5 I was somewhat taken aback to discover my friends don’t even own a microwave, which made reheating leftovers something of a challenge.

I’m not criticizing. The joy I get from cooking is in cooking for others, and even with my health on the line I can’t generally be bothered in putting in the effort without having someone else to help with the leftovers. I’d toast the bread and melt the cheese, but that’s an aesthetic critique at best.

6 When I found myself rattling around a house in Ireland in the middle of nowhere — Donegal, during the lockdowns — I survived on pasta with canned sauces and grilled cheese and frozen pizzas and potato chips. In retrospect I should have put more effort in trying to incorporate a leafy green salad or two.

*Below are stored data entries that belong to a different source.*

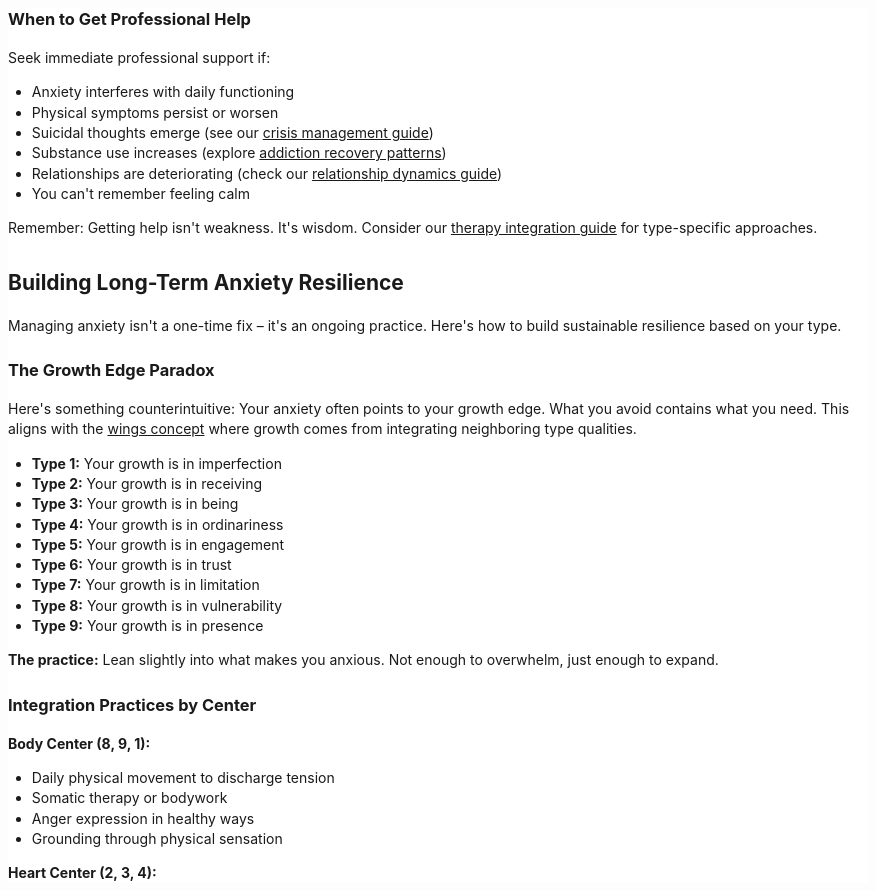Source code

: ### When to Get Professional Help

Seek immediate professional support if:

- Anxiety interferes with daily functioning
- Physical symptoms persist or worsen
- Suicidal thoughts emerge (see our [crisis management guide](/enneagram-corner/enneagram-crisis-management-guide))
- Substance use increases (explore [addiction recovery patterns](/enneagram-corner/mental-health/enneagram-addiction-recovery-guide))
- Relationships are deteriorating (check our [relationship dynamics guide](/enneagram-corner/enneagram-types-in-relationships))
- You can't remember feeling calm

Remember: Getting help isn't weakness. It's wisdom. Consider our [therapy integration guide](/enneagram-corner/enneagram-therapy-guide) for type-specific approaches.

</article>

<article class="section-content">

<h2>Building Long-Term Anxiety Resilience</h2>

Managing anxiety isn't a one-time fix – it's an ongoing practice. Here's how to build sustainable resilience based on your type.

### The Growth Edge Paradox

Here's something counterintuitive: Your anxiety often points to your growth edge. What you avoid contains what you need. This aligns with the [wings concept](/enneagram-corner/enneagram-wings-complete-guide) where growth comes from integrating neighboring type qualities.

- **Type 1:** Your growth is in imperfection
- **Type 2:** Your growth is in receiving
- **Type 3:** Your growth is in being
- **Type 4:** Your growth is in ordinariness
- **Type 5:** Your growth is in engagement
- **Type 6:** Your growth is in trust
- **Type 7:** Your growth is in limitation
- **Type 8:** Your growth is in vulnerability
- **Type 9:** Your growth is in presence

**The practice:** Lean slightly into what makes you anxious. Not enough to overwhelm, just enough to expand.

### Integration Practices by Center

**Body Center (8, 9, 1):**

- Daily physical movement to discharge tension
- Somatic therapy or bodywork
- Anger expression in healthy ways
- Grounding through physical sensation

**Heart Center (2, 3, 4):**
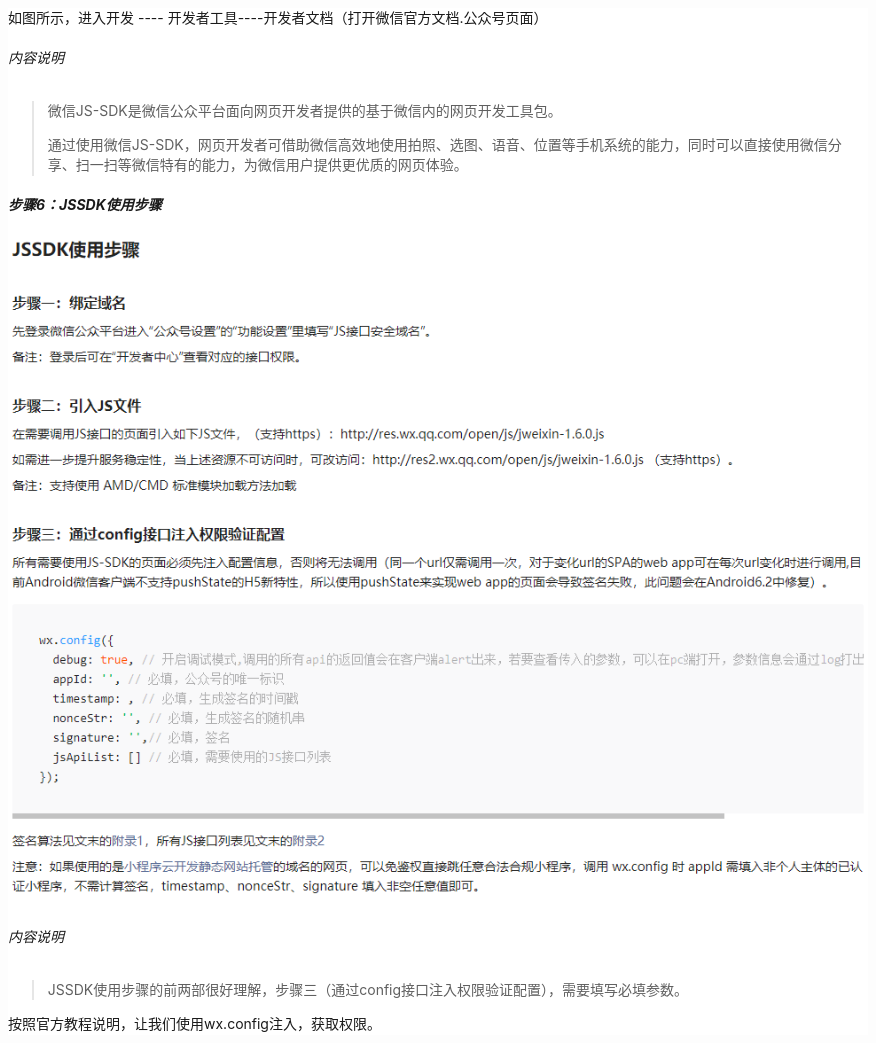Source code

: 如图所示，进入开发 ---- 开发者工具----开发者文档（打开微信官方文档.公众号页面）

###### 内容说明

> 微信JS-SDK是微信公众平台面向网页开发者提供的基于微信内的网页开发工具包。
>
> 通过使用微信JS-SDK，网页开发者可借助微信高效地使用拍照、选图、语音、位置等手机系统的能力，同时可以直接使用微信分享、扫一扫等微信特有的能力，为微信用户提供更优质的网页体验。



##### 步骤6：JSSDK使用步骤

![](.\md.assets\微信公众号_7.1.png)

###### 内容说明

> JSSDK使用步骤的前两部很好理解，步骤三（通过config接口注入权限验证配置），需要填写必填参数。



按照官方教程说明，让我们使用wx.config注入，获取权限。
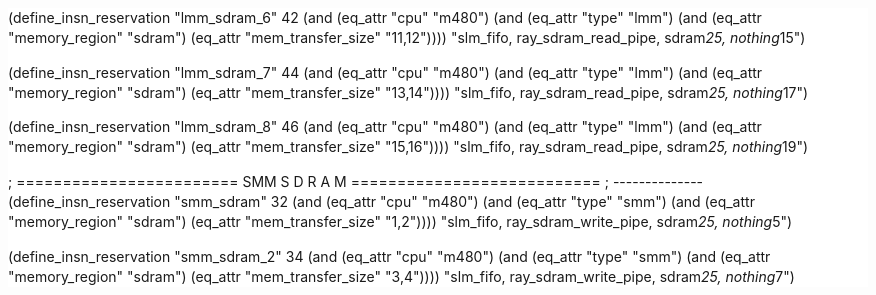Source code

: 
(define_insn_reservation "lmm_sdram_6" 42
  (and (eq_attr "cpu" "m480")
       (and (eq_attr "type" "lmm")
	    (and (eq_attr "memory_region" "sdram")
		 (eq_attr "mem_transfer_size" "11,12"))))
  "slm_fifo, 
   ray_sdram_read_pipe,
   sdram*25, 
   nothing*15")


(define_insn_reservation "lmm_sdram_7" 44
  (and (eq_attr "cpu" "m480")
       (and (eq_attr "type" "lmm")
	    (and (eq_attr "memory_region" "sdram")
		 (eq_attr "mem_transfer_size" "13,14"))))
  "slm_fifo, 
   ray_sdram_read_pipe,
   sdram*25, 
   nothing*17")


(define_insn_reservation "lmm_sdram_8" 46
  (and (eq_attr "cpu" "m480")
       (and (eq_attr "type" "lmm")
	    (and (eq_attr "memory_region" "sdram")
		 (eq_attr "mem_transfer_size" "15,16"))))
  "slm_fifo, 
   ray_sdram_read_pipe,
   sdram*25, 
   nothing*19")

; ======================== SMM  S D R A M ===========================
;                          --------------
(define_insn_reservation "smm_sdram" 32 
  (and (eq_attr "cpu" "m480")
       (and (eq_attr "type" "smm")
	    (and (eq_attr "memory_region" "sdram")
		 (eq_attr "mem_transfer_size" "1,2"))))
  "slm_fifo, 
   ray_sdram_write_pipe, 
   sdram*25, 
   nothing*5")


(define_insn_reservation "smm_sdram_2" 34
  (and (eq_attr "cpu" "m480")
       (and (eq_attr "type" "smm")
	    (and (eq_attr "memory_region" "sdram")
		 (eq_attr "mem_transfer_size" "3,4"))))
  "slm_fifo, 
   ray_sdram_write_pipe,
   sdram*25, 
   nothing*7")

7 The remainder was either fresh fruit or lunch at cafés and one dinner at a local Indian restaurant. Probably not the only Indian restaurant in the world with a bronze plate featuring a moose on the wall, but I’m guessing it doesn’t have a lot of company.

8 I still highly recommend this as a strategy. Cooking every recipe removes the most onerous part of the process, at least for those of us with executive dysfunction: trying to decide what the fuck you’re supposed to cook night after night. You just cook the next thing in the book.

Obviously, choosing the right cookbook is essential. I recommend something fairly broadly based, and even then you get these weird periods where you’re stuck making different kinds of coleslaw for a week. I tended to be pretty faithful to the order of the recipes but jumped around between the appetizers and main courses and side dishes for a little variety.

9 No butter or milk; I’m still cooking vegan

10 The recipe is dead simple, too. Roughly cut up 2 russet potatoes and bring to a boil from cold water. Once boiling add a medium head of cauliflower chopped into florets and reduce to a simmer. Let simmer for 15 minutes or until soft then drain them, add 1 tbsp of olive oil, a couple tbsps of vegetable broth, mash them until they’re a consistent texture, and add salt and pepper to taste.

If you’re fancy you can chop up a couple chipotles in adobo sauce and toss them in there, or maybe some chives and roasted garlic. It’s pretty great as is, though.